* **Description of the task**: Please output exactly the lines that run from the line with "900 140 1093" through the final line of the data, inclusive, and nothing more.

***

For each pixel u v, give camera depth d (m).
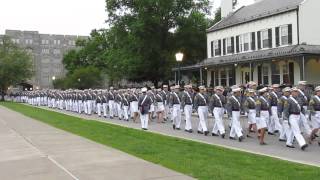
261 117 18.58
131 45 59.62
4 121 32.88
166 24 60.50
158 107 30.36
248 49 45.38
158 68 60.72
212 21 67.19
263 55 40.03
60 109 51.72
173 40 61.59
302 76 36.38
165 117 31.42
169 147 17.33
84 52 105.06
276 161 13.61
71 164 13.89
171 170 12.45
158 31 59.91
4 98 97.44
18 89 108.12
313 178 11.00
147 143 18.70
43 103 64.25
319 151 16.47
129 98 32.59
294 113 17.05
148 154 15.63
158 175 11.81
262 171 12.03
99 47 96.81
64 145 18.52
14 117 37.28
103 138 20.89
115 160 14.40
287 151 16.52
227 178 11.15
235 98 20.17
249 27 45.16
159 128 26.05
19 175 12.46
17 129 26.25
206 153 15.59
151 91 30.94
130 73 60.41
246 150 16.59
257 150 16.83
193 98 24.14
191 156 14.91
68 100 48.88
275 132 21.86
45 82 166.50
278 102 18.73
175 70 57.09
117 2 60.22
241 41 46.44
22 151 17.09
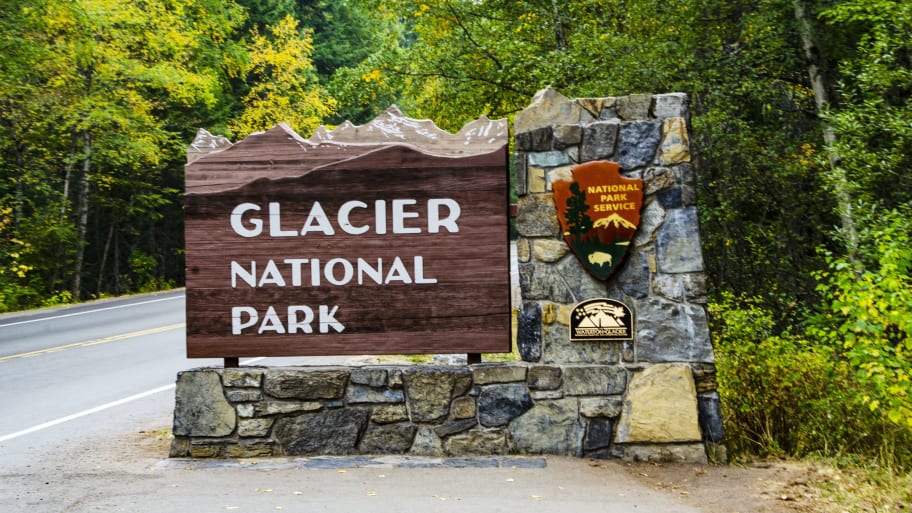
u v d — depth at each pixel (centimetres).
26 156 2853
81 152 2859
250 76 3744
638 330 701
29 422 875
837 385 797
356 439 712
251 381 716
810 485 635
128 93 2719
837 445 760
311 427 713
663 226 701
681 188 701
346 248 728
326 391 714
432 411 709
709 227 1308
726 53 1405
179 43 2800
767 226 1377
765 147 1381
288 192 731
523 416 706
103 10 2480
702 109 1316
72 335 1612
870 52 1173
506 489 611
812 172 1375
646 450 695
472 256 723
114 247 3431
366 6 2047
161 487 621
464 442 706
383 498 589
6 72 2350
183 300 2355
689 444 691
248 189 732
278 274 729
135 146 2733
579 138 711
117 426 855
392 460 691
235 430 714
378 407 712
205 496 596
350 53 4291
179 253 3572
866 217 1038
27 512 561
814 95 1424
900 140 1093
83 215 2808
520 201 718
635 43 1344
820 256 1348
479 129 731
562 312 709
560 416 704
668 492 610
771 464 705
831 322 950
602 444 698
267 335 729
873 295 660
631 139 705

***

* **Exercise response**:
900 140 1093
83 215 2808
520 201 718
635 43 1344
820 256 1348
479 129 731
562 312 709
560 416 704
668 492 610
771 464 705
831 322 950
602 444 698
267 335 729
873 295 660
631 139 705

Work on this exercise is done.